Le Livre occulte nous dit également qu’Élohim présente deux aspects, l’un caché et l’autre visible : à Jéhovah et à Élohim, il donne les noms de Père et de Fils. « La Genèse, dit-il[1], commence par les mots Bereschit bara. Le premier mot est complet ; le second est composé des lettres formant la moitié seulement du premier.

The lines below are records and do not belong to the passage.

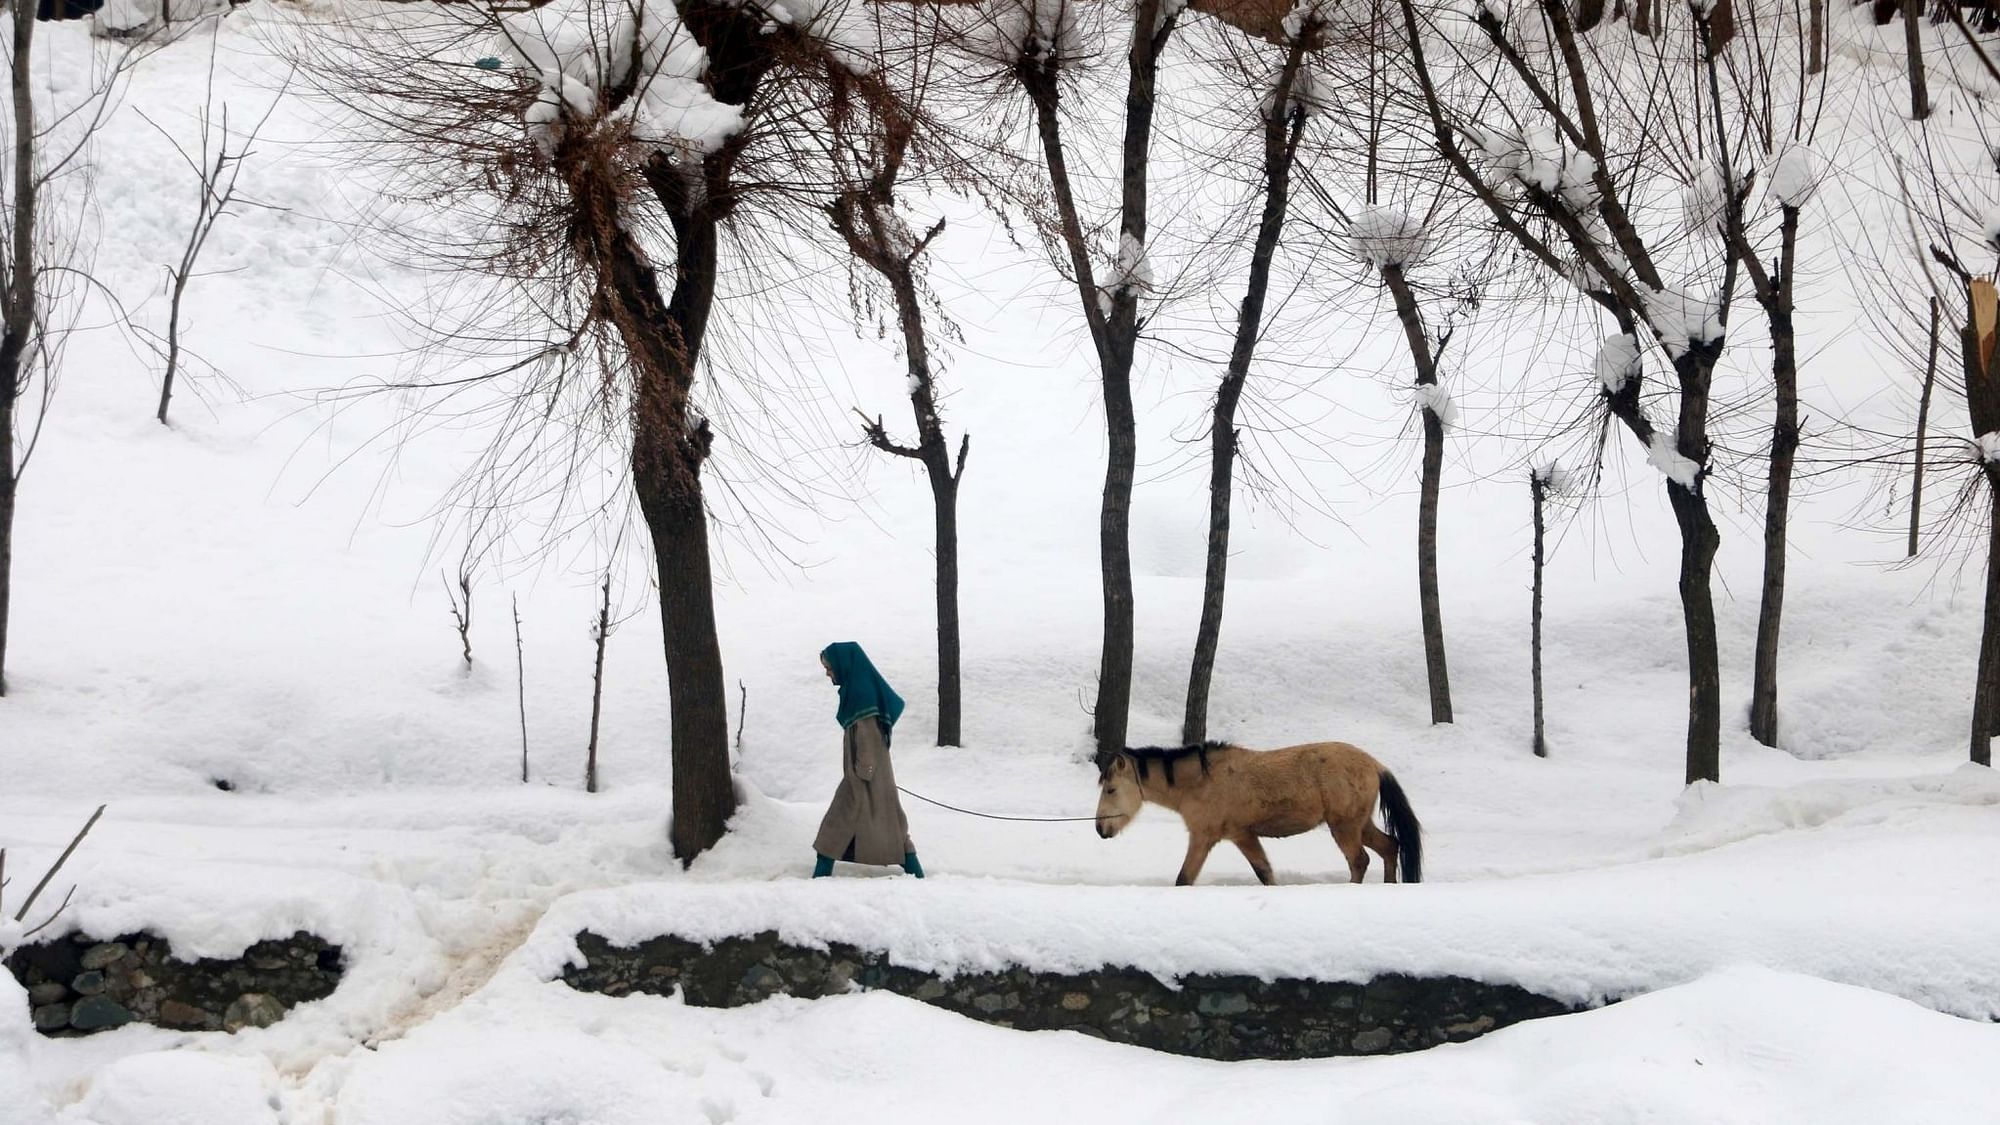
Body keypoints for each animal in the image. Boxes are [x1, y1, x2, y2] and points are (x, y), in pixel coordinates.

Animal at [1096, 736, 1424, 884]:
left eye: (1110, 789)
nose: (1100, 828)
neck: (1202, 781)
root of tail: (1376, 765)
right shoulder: (1238, 836)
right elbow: (1265, 872)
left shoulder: (1210, 837)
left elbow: (1184, 879)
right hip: (1360, 824)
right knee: (1390, 847)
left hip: (1345, 827)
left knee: (1359, 860)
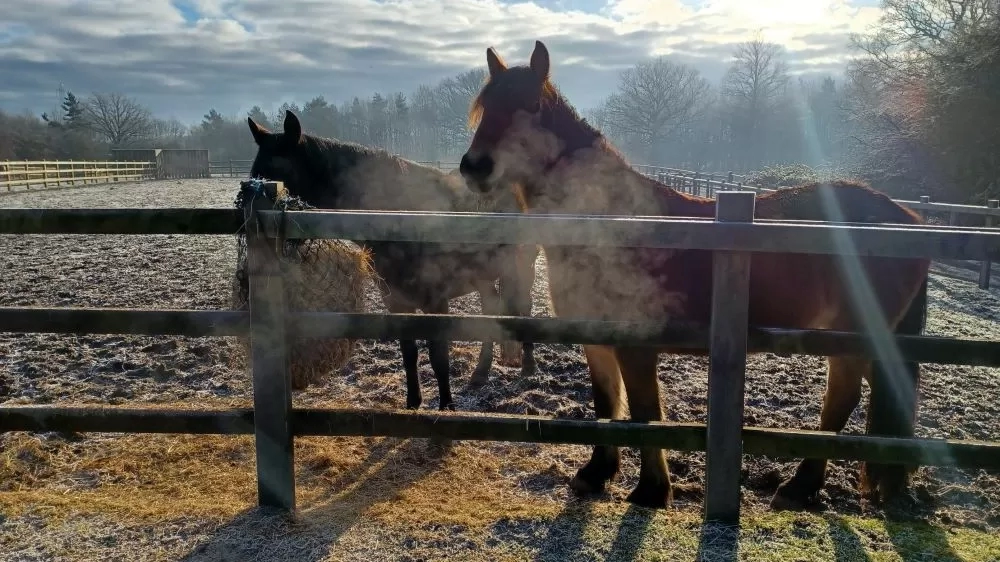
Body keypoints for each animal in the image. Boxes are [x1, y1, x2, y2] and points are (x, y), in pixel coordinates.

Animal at [247, 109, 540, 410]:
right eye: (253, 173)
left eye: (280, 174)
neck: (402, 218)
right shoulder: (395, 300)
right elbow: (408, 352)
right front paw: (413, 402)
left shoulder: (436, 302)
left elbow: (439, 357)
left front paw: (446, 406)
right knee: (490, 310)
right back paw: (480, 373)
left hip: (522, 266)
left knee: (525, 308)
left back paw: (528, 365)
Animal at [458, 41, 932, 510]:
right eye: (486, 107)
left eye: (532, 105)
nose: (475, 167)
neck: (608, 220)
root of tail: (908, 220)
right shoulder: (594, 338)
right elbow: (606, 403)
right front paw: (596, 474)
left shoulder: (636, 345)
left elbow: (645, 414)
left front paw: (651, 491)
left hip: (850, 338)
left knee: (842, 400)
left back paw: (800, 487)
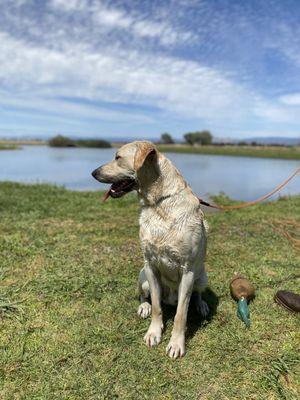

Le premier désigne le Père et le second désigne le Fils, tantôt caché et tantôt visible. » Et, faisant allusion à l’œuvre de la création par laquelle Jéhovah a engendré Élohim et s’est manifesté aux hommes, le Livre occulte ajoute : « L’Ancien des temps s’est étendu pour venir en contact avec des êtres humbles et modestes ; la bouche ose à peine prononcer ces choses sublimes. »

« Le désir des justes, déclare à son tour l’Idra rabba[2], c’est de s’attacher à l’Ancien mystérieux qu’ils entrevoient parce qu’il leur est caché en partie, et de s’attacher en même temps à la Petite Figure. » L’Idra rabba ajoute : « C’est à la Petite Figure que les cheveux commencent à être divisés en côté droit et en côté gauche… Tandis que chez l’Ancien mystérieux, il n’y a pas de côté gauche ; tout est droit chez lui. » Cette métaphore nous veut rappeler de nouveau que Jéhovah ne peut être considéré que d’une seule manière, tel qu’il réside en lui-même dans sa mystérieuse unité, tandis qu’Élohim peut être contemplé sous deux aspects, selon qu’il se cache en Dieu ou qu’il se manifeste dans le Monde.

Pour exprimer la même pensée, le Livre occulte fait appel à l’une de ces considérations allégoriques sur le nom de Dieu qu’on rencontre si fréquemment dans le Zohar.

On sait que dans l’ancien hébreu, les consonnes seules s’écrivent ; le nom de Jéhovah ou de Iahveh s’écrit donc en traçant successivement de droite à gauche les quatre lettres : yod, hé, vav, hé. Sur ce tétragramme יהוה va se jouer à l’infini l’ingéniosité des Kabbalistes.

L’Idra zouta nous déclarera, d’abord, que le yod par lequel commence le nom sacré est le symbole du Père, de l’Ancien mystérieux, qui se manifeste seulement par la Mère, c’est-à-dire par Élohim.

« Tout est un, dit-elle[3], et il n’y a pas de séparation… Le premier point appelé Père est contenu dans la lettre appelée yod… Le yod est le commencement et la fin de toutes choses. »

  1. Zohar, ii, fol. 178b ; t. IV, p. 144.
  2. Zohar, III, fol. 129a ; t. V, p. 337.
  3. Zohar, III, fol. 290b ; t. VI, p. 91.